Saved entries:
* * * *

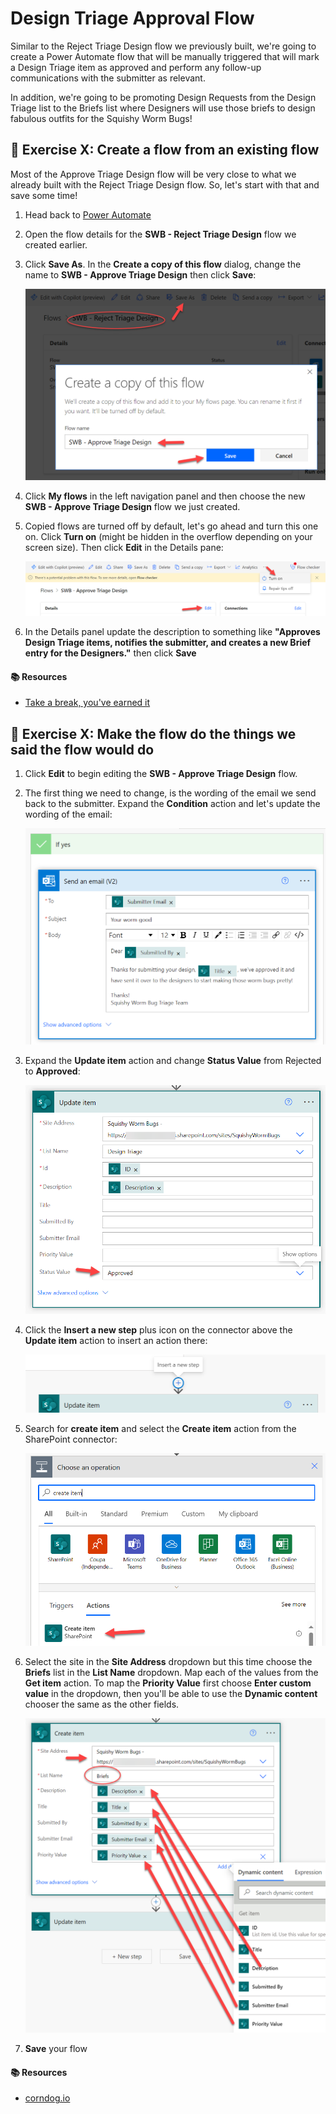 # Design Triage Approval Flow

Similar to the Reject Triage Design flow we previously built, we're going to create a Power Automate flow that will be manually triggered that will mark a Design Triage item as approved and perform any follow-up communications with the submitter as relevant. 

In addition, we're going to be promoting Design Requests from the Design Triage list to the Briefs list where Designers will use those briefs to design fabulous outfits for the Squishy Worm Bugs!


## :rocket: Exercise X: Create a flow from an existing flow

Most of the Approve Triage Design flow will be very close to what we already built with the Reject Triage Design flow. So, let's start with that and save some time!

1. Head back to [Power Automate](https://make.powerautomate.com)

1. Open the flow details for the **SWB - Reject Triage Design** flow we created earlier.

1. Click **Save As**. In the **Create a copy of this flow** dialog, change the name to **SWB - Approve Triage Design** then click **Save**:

    ![copy flow](./assets/dtApprovalCopyFlow.png)

1. Click **My flows** in the left navigation panel and then choose the new **SWB - Approve Triage Design** flow we just created.

1. Copied flows are turned off by default, let's go ahead and turn this one on. Click **Turn on** (might be hidden in the overflow depending on your screen size). Then click **Edit** in the Details pane:

    ![turn on flow](./assets/dtApprovalTurnFlowOn.png)

1. In the Details panel update the description to something like **"Approves Design Triage items, notifies the submitter, and creates a new Brief entry for the Designers."** then click **Save**

#### :books: Resources

- [Take a break, you've earned it](https://papertoilet.com/)


## :rocket: Exercise X: Make the flow do the things we said the flow would do

1. Click **Edit** to begin editing the **SWB - Approve Triage Design** flow.

1. The first thing we need to change, is the wording of the email we send back to the submitter. Expand the **Condition** action and let's update the wording of the email:

    ![approval email notification](./assets/dtApprovalSendEmail.png)

1. Expand the **Update item** action and change **Status Value** from Rejected to **Approved**:

    ![update item](./assets/dtApprovalUpdateItem.png)

1. Click the **Insert a new step** plus icon on the connector above the **Update item** action to insert an action there:

    ![insert a new step](./assets/dtApprovalInsertStep.png)

1. Search for **create item** and select the **Create item** action from the SharePoint connector:

    ![create item selection](./assets/dtApprovalCreateItemSelection.png)

1. Select the site in the **Site Address** dropdown but this time choose the **Briefs** list in the **List Name** dropdown. Map each of the values from the **Get item** action. To map the **Priority Value** first choose **Enter custom value** in the dropdown, then you'll be able to use the **Dynamic content** chooser the same as the other fields.

    ![create item configuration](./assets/dtApprovalCreateItem.png)

1. **Save** your flow

#### :books: Resources

- [corndog.io](http://corndog.io/)
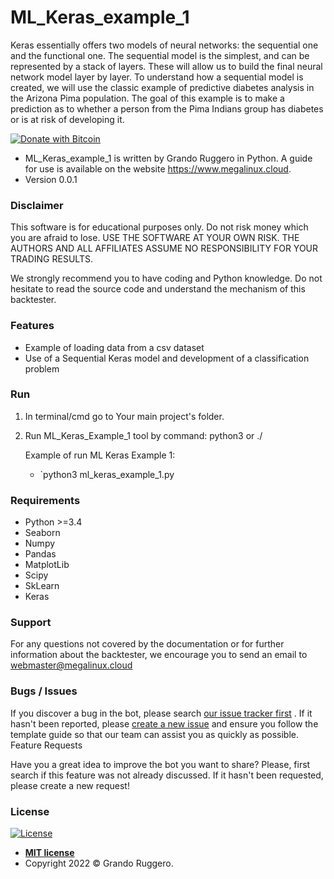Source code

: # ML_Keras_example_1
Keras essentially offers two models of neural networks: the sequential one and the functional one. The sequential model is the simplest, and can be represented by a stack of layers. These will allow us to build the final neural network model layer by layer. To understand how a sequential model is created, we will use the classic example of predictive diabetes analysis in the Arizona Pima population. The goal of this example is to make a prediction as to whether a person from the Pima Indians group has diabetes or is at risk of developing it.

[![Donate with Bitcoin](https://en.cryptobadges.io/badge/small/3EJZiSmqRkoZ48ae2pYbKupMYQqoQvxdxe)](https://en.cryptobadges.io/donate/3EJZiSmqRkoZ48ae2pYbKupMYQqoQvxdxe)

* ML_Keras_example_1 is written by Grando Ruggero in Python. A guide for use is available on the website https://www.megalinux.cloud.
* Version 0.0.1

### Disclaimer ###

This software is for educational purposes only. Do not risk money which you are afraid to lose. USE THE SOFTWARE AT YOUR OWN RISK. THE AUTHORS AND ALL AFFILIATES ASSUME NO RESPONSIBILITY FOR YOUR TRADING RESULTS.

We strongly recommend you to have coding and Python knowledge. Do not hesitate to read the source code and understand the mechanism of this backtester.

### Features ###

* Example of loading data from a csv dataset
* Use of a Sequential Keras model and development of a classification problem

### Run ###

1. In terminal/cmd go to Your main project's folder.
2. Run ML_Keras_Example_1 tool by command: python3 or ./
   
   Example of run ML Keras Example 1:

    * `python3 ml_keras_example_1.py


### Requirements ###

* Python >=3.4
* Seaborn
* Numpy
* Pandas
* MatplotLib
* Scipy
* SkLearn
* Keras

### Support ###

For any questions not covered by the documentation or for further information about the backtester, we encourage you to send an email to webmaster@megalinux.cloud

### Bugs / Issues ###

If you discover a bug in the bot, please search [our issue tracker first](https://github.com/Megalinux/ML_Keras_example_1/issues?q=is%3Aissue) . If it hasn't been reported, please [create a new issue](https://github.com/Megalinux/ML_Keras_example_1/issues/new) and ensure you follow the template guide so that our team can assist you as quickly as possible.
Feature Requests

Have you a great idea to improve the bot you want to share? Please, first search if this feature was not already discussed. If it hasn't been requested, please create a new request!

### License

[![License](http://img.shields.io/:license-mit-blue.svg?style=flat-square)](http://badges.mit-license.org)

- **[MIT license](http://opensource.org/licenses/mit-license.php)**
- Copyright 2022 © Grando Ruggero.
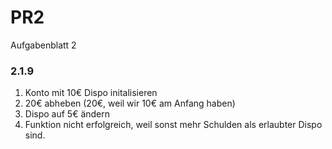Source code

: # PR2

Aufgabenblatt 2

### 2.1.9

1. Konto mit 10€ Dispo initalisieren
1. 20€ abheben (20€, weil wir 10€ am Anfang haben)
1. Dispo auf 5€ ändern
1. Funktion nicht erfolgreich, weil sonst mehr Schulden als erlaubter Dispo sind.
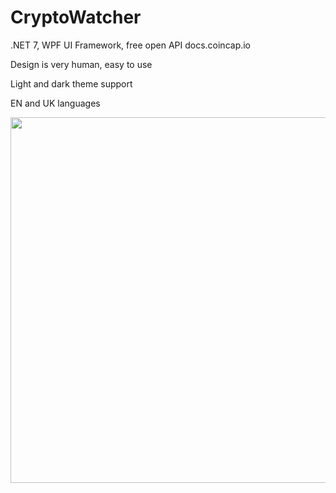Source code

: # CryptoWatcher
<p>.NET 7, WPF UI Framework, free open API docs.coincap.io</p>
<p>Design is very human, easy to use</p>

<p>Light and dark theme support</p>
<p>EN and UK languages</p>

<img src="Chart.png" widht="270" height="585"/>
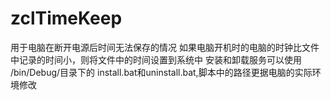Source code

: # zclTimeKeep
用于电脑在断开电源后时间无法保存的情况
如果电脑开机时的电脑的时钟比文件中记录的时间小，则将文件中的时间设置到系统中
安装和卸载服务可以使用 /bin/Debug/目录下的 install.bat和uninstall.bat,脚本中的路径更据电脑的实际环境修改
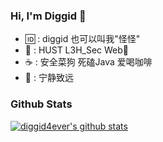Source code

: ### Hi, I'm Diggid 👋
- 🆔 : diggid 也可以叫我"怪怪"
- 🚩 : HUST L3H_Sec Web🐶
- ☕ : 安全菜狗 死磕Java 爱喝咖啡
- 🎯 : 宁静致远

### Github Stats
[![diggid4ever's github stats](https://github-readme-stats.vercel.app/api?username=diggid4ever&show_icons=true&theme=tokyonight)](https://github.com/anuraghazra/github-readme-stats)

<!--
**diggid4ever/diggid4ever** is a ✨ _special_ ✨ repository because its `README.md` (this file) appears on your GitHub profile.

Here are some ideas to get you started:

- 🔭 I’m currently working on ...
- 🌱 I’m currently learning ...
- 👯 I’m looking to collaborate on ...
- 🤔 I’m looking for help with ...
- 💬 Ask me about ...
- 📫 How to reach me: ...
- 😄 Pronouns: ...
- ⚡ Fun fact: ...
-->
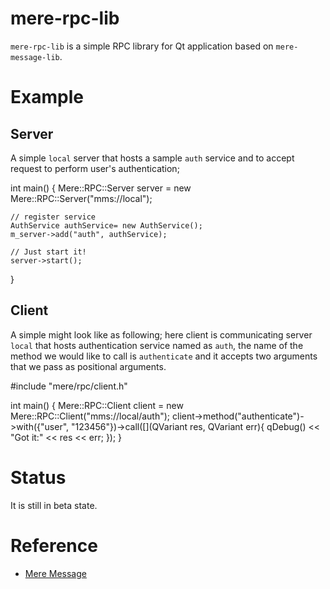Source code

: # mere-rpc-lib
`mere-rpc-lib` is a simple RPC library for Qt application based on `mere-message-lib`. 

# Example
## Server

A simple `local` server that hosts a sample `auth` service and to accept request
to perform user's authentication;

int main()
{
    Mere::RPC::Server server = new Mere::RPC::Server("mms://local");
    
    // register service
    AuthService authService= new AuthService();
    m_server->add("auth", authService);
    
    // Just start it!
    server->start();
}

## Client

A simple might look like as following; here client is communicating server 
`local` that hosts authentication service named as `auth`, the name of the 
method we would like to call is `authenticate` and it accepts two arguments 
that we pass as positional arguments.

#include "mere/rpc/client.h"

int main()
{
    Mere::RPC::Client client = new Mere::RPC::Client("mms://local/auth");
    client->method("authenticate")->with({"user", "123456"})->call([](QVariant res, QVariant err){
        qDebug() << "Got it:" << res << err;
    });
}


# Status
It is still in beta state.


# Reference
* [Mere Message](https://message.merelabs.io/)

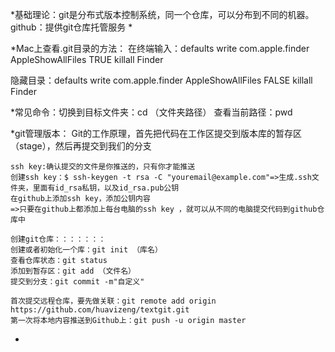 
*基础理论：git是分布式版本控制系统，同一个仓库，可以分布到不同的机器。
        github：提供git仓库托管服务
*




*Mac上查看.git目录的方法：
    在终端输入：defaults write com.apple.finder AppleShowAllFiles TRUE
            killall Finder

隐藏目录：defaults write com.apple.finder AppleShowAllFiles FALSE
        killall Finder




*常见命令：切换到目标文件夹：cd （文件夹路径）
         查看当前路径：pwd

*git管理版本：
    Git的工作原理，首先把代码在工作区提交到版本库的暂存区（stage），然后再提交到我们的分支
    
    ssh key:确认提交的文件是你推送的，只有你才能推送
    创建ssh key：$ ssh-keygen -t rsa -C "youremail@example.com"=>生成.ssh文件夹，里面有id_rsa私钥，以及id_rsa.pub公钥 
    在github上添加ssh key，添加公钥内容
    =>只要在github上都添加上每台电脑的ssh key ，就可以从不同的电脑提交代码到github仓库中

    创建git仓库：：：：：：：
    创建或者初始化一个库：git init （库名）
    查看仓库状态：git status
    添加到暂存区：git add （文件名）
    提交到分支：git commit -m"自定义"

    首次提交远程仓库，要先做关联：git remote add origin https://github.com/huavizeng/textgit.git
    第一次将本地内容推送到Github上：git push -u origin master
*








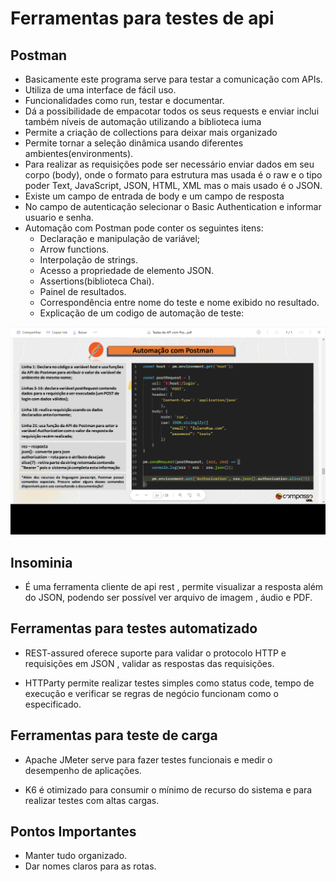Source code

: # Ferramentas para testes de api

## Postman
 - Basicamente este programa serve para testar a comunicação com APIs. 
- Utiliza de uma interface de fácil uso.
- Funcionalidades como run, testar e documentar.
- Dá a possibilidade de empacotar todos os seus requests e enviar
inclui também níveis de automação utilizando a biblioteca iuma
- Permite a criação de collections para deixar mais organizado
- Permite tornar a seleção dinâmica usando diferentes ambientes(environments).
- Para realizar as requisições pode ser necessário enviar dados em seu corpo (body), onde o formato para estrutura mas usada é o raw e o tipo poder Text, JavaScript, JSON, HTML, XML mas o mais usado é o JSON.
- Existe um campo de entrada de body e um campo de resposta
- No campo de autenticação selecionar o Basic Authentication e informar usuario e senha.
- Automação com Postman pode conter os seguintes itens:
    - Declaração e manipulação de variável;
    - Arrow functions.
    - Interpolação de strings.
    - Acesso a propriedade de elemento 
    JSON.
    - Assertions(biblioteca Chai).
    - Painel de resultados.
    - Correspondência entre nome do teste e 
    nome exibido no resultado.
    - Explicação de um codigo de automação de teste:
<div align="center">
    <img src="Assets/Ex_teste_automatizado.png" width="700px" />
</div>

## Insominia 
- É uma ferramenta cliente de api rest , permite visualizar a resposta além do JSON, podendo ser possível ver arquivo de imagem , áudio e PDF.

## Ferramentas para testes automatizado
- REST-assured oferece suporte para validar o protocolo HTTP e requisições em JSON , validar as respostas das requisições.

- HTTParty permite realizar testes simples como status code, tempo de execução e verificar se regras de negócio funcionam como o especificado.

## Ferramentas para teste de carga
- Apache JMeter serve para fazer testes funcionais e medir o desempenho de aplicações.

- K6 é otimizado para consumir o mínimo de recurso do sistema e para realizar testes com altas cargas.

## Pontos Importantes

- Manter tudo organizado.
- Dar nomes claros para as rotas.
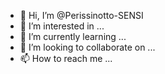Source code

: - 👋 Hi, I’m @Perissinotto-SENSI
- 👀 I’m interested in ...
- 🌱 I’m currently learning ...
- 💞️ I’m looking to collaborate on ...
- 📫 How to reach me ...

<!---
Perissinotto-SENSI/Perissinotto-SENSI is a ✨ special ✨ repository because its `README.md` (this file) appears on your GitHub profile.
You can click the Preview link to take a look at your changes.
--->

* * * *

Please say how many lines above contain "Grando", number only.

* [Output for this task]
2